● To do:
From the data below, copy exactly the lines that lie between the one holding "927 289 8.80" and the one holding "297 420 14.39", including both, and nothing more.

● Supplied data:
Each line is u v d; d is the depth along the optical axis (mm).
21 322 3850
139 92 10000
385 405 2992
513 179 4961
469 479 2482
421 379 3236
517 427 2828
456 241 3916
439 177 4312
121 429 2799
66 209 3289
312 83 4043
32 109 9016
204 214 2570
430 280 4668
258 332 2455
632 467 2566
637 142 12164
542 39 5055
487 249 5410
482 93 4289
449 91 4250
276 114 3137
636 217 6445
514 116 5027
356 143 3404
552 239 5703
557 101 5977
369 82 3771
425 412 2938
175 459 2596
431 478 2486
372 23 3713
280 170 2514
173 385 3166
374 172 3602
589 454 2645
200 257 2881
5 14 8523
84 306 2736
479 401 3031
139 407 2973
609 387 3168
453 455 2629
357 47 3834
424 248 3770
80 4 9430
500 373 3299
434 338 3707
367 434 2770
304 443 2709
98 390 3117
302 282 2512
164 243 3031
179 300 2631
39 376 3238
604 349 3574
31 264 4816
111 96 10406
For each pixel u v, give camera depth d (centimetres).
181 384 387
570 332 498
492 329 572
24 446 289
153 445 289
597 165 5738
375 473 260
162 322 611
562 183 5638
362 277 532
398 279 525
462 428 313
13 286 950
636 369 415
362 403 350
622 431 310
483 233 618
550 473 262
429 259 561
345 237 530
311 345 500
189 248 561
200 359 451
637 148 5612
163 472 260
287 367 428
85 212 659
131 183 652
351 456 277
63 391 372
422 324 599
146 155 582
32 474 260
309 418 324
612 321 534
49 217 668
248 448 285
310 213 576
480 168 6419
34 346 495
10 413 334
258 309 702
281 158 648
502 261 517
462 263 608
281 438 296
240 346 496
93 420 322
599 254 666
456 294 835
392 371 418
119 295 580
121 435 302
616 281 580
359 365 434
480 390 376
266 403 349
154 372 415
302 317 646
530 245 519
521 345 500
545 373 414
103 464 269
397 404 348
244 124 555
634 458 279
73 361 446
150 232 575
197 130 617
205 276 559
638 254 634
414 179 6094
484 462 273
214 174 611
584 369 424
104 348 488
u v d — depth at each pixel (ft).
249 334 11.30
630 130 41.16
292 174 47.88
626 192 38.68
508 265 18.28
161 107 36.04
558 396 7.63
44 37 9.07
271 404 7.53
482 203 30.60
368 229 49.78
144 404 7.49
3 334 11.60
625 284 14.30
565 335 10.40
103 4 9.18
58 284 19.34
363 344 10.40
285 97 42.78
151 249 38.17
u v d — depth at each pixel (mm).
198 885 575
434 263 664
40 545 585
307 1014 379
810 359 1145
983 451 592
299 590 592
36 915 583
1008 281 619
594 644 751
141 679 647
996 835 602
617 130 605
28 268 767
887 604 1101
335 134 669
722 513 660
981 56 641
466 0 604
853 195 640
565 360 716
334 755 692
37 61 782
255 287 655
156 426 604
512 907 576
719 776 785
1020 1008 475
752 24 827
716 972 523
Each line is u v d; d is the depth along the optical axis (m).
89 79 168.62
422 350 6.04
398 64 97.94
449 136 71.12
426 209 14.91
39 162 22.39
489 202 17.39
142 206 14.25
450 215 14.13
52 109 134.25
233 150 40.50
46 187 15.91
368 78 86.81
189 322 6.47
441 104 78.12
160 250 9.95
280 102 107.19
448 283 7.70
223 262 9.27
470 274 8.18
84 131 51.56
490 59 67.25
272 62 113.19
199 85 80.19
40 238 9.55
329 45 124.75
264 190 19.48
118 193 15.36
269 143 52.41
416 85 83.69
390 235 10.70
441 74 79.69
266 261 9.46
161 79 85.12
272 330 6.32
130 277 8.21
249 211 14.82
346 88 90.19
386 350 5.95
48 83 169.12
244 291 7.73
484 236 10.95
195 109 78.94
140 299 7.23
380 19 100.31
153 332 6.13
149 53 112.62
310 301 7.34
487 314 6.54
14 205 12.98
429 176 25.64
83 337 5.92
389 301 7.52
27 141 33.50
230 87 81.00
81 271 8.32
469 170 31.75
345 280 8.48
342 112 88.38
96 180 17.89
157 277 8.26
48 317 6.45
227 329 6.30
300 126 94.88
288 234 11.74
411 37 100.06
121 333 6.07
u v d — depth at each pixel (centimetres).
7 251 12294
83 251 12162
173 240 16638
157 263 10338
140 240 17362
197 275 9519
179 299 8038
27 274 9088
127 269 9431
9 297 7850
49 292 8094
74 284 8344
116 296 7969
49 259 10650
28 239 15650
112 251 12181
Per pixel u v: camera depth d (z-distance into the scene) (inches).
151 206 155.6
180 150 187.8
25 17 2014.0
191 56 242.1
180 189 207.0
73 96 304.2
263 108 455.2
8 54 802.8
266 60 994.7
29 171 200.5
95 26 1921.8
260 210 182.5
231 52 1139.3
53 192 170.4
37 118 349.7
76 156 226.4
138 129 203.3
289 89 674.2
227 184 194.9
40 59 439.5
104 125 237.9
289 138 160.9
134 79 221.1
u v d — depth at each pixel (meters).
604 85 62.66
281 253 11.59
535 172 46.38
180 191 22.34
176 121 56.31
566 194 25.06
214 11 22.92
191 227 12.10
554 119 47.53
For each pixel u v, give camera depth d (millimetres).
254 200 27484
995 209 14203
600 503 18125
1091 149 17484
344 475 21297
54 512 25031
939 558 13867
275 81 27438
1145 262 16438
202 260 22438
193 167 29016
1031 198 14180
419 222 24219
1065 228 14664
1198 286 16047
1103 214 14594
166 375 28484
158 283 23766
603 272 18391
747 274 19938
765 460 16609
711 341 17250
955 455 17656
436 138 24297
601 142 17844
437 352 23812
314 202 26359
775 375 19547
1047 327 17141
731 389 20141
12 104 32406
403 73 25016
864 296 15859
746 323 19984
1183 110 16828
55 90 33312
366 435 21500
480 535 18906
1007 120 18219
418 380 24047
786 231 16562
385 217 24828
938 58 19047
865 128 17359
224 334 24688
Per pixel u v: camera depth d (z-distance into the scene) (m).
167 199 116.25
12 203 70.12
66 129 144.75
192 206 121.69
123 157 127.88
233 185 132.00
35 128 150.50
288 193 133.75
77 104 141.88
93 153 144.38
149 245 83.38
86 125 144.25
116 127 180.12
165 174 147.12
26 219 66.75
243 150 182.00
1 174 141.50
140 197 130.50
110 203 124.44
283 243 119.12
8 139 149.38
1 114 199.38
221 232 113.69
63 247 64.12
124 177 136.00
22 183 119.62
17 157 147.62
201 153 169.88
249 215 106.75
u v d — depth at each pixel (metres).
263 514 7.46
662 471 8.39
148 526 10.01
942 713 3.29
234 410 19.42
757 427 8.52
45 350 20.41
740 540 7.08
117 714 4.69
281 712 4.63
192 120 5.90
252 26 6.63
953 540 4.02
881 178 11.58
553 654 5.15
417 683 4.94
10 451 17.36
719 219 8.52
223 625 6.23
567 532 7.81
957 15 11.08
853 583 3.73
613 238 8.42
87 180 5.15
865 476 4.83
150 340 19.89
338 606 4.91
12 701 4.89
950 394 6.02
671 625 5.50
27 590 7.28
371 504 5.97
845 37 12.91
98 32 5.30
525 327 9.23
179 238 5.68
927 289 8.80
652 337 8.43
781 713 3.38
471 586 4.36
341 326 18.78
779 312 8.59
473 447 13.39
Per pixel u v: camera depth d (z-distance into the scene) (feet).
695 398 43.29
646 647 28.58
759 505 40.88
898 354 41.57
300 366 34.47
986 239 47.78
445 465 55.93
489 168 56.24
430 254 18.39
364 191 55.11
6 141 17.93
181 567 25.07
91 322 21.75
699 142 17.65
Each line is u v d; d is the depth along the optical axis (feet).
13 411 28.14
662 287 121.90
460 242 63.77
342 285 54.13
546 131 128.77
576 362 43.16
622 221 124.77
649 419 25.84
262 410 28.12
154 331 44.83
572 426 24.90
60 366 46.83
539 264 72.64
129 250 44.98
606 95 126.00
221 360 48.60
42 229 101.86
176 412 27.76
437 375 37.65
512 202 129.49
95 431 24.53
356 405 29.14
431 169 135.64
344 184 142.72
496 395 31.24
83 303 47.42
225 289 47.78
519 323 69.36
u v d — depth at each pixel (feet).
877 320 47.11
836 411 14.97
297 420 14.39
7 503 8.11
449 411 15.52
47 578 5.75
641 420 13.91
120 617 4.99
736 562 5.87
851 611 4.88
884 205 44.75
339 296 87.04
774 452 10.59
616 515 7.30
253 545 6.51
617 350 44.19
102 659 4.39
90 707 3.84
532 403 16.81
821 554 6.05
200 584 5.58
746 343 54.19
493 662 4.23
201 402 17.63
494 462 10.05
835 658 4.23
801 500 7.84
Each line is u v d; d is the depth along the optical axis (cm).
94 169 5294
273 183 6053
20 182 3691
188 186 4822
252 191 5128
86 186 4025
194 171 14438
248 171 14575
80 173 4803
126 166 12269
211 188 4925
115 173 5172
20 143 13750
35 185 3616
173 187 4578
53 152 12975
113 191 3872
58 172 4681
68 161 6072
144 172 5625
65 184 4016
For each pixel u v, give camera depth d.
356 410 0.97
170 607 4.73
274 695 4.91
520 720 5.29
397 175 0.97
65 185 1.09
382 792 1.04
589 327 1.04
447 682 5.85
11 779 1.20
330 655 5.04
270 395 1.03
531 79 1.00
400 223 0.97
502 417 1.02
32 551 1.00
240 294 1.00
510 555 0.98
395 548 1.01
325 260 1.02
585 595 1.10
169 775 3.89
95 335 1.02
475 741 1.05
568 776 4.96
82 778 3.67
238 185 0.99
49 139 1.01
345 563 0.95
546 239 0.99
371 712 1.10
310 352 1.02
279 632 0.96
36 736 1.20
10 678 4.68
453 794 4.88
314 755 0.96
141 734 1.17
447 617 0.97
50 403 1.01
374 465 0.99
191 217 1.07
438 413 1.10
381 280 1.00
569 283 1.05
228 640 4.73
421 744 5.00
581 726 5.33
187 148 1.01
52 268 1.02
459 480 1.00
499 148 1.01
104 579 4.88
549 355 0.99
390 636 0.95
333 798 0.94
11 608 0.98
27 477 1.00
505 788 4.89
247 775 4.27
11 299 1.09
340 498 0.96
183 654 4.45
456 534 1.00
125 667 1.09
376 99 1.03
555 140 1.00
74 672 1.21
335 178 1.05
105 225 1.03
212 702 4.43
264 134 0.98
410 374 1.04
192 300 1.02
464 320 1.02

● The answer:
927 289 8.80
652 337 8.43
781 713 3.38
471 586 4.36
341 326 18.78
779 312 8.59
473 447 13.39
Per pixel u v: camera depth d (z-distance into the scene) (feet).
695 398 43.29
646 647 28.58
759 505 40.88
898 354 41.57
300 366 34.47
986 239 47.78
445 465 55.93
489 168 56.24
430 254 18.39
364 191 55.11
6 141 17.93
181 567 25.07
91 322 21.75
699 142 17.65
Each line is u v d; d is the depth along the optical axis (feet).
13 411 28.14
662 287 121.90
460 242 63.77
342 285 54.13
546 131 128.77
576 362 43.16
622 221 124.77
649 419 25.84
262 410 28.12
154 331 44.83
572 426 24.90
60 366 46.83
539 264 72.64
129 250 44.98
606 95 126.00
221 360 48.60
42 229 101.86
176 412 27.76
437 375 37.65
512 202 129.49
95 431 24.53
356 405 29.14
431 169 135.64
344 184 142.72
496 395 31.24
83 303 47.42
225 289 47.78
519 323 69.36
u v d — depth at each pixel (feet).
877 320 47.11
836 411 14.97
297 420 14.39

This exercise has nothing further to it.